> Data shown
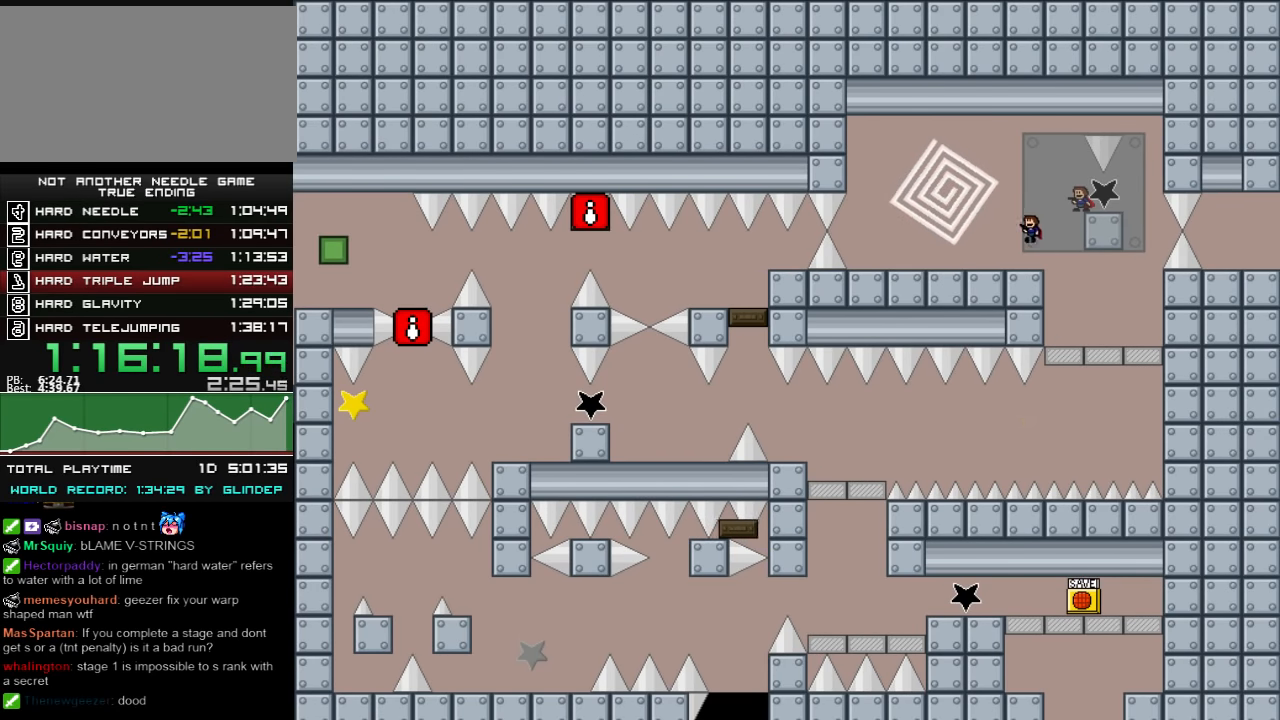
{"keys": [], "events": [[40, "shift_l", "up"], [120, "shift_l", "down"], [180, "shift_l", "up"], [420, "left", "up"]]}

---

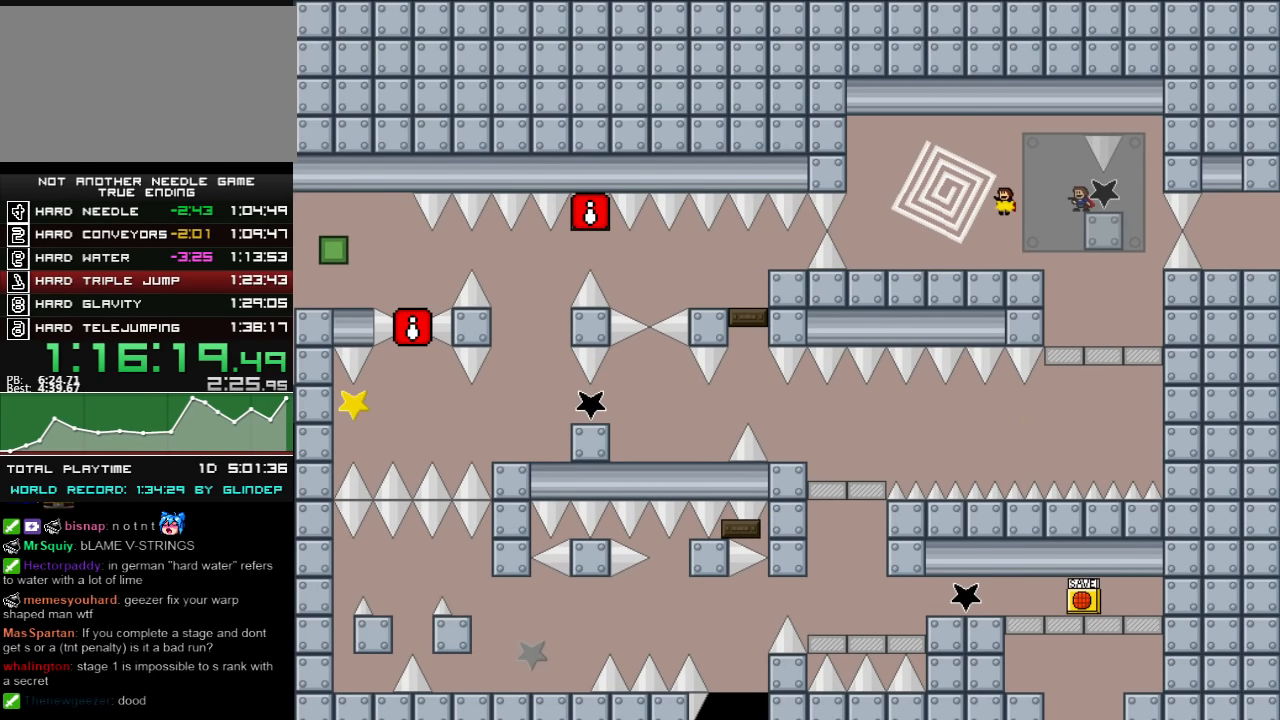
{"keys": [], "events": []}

* * *

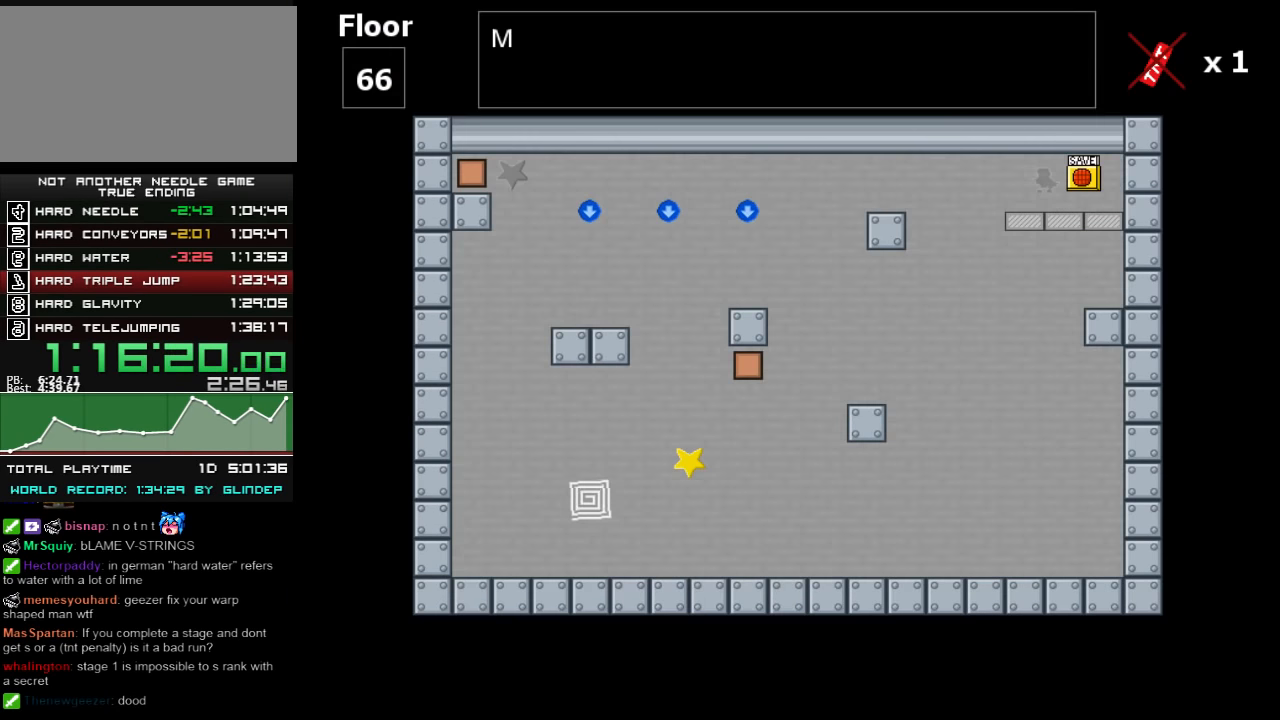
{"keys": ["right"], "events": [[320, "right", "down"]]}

> Exercise objective
For the string "down", show each line of the entries above where it occurs.

> Answer to this exercise
{"keys": [], "events": [[40, "shift_l", "up"], [120, "shift_l", "down"], [180, "shift_l", "up"], [420, "left", "up"]]}
{"keys": ["right"], "events": [[320, "right", "down"]]}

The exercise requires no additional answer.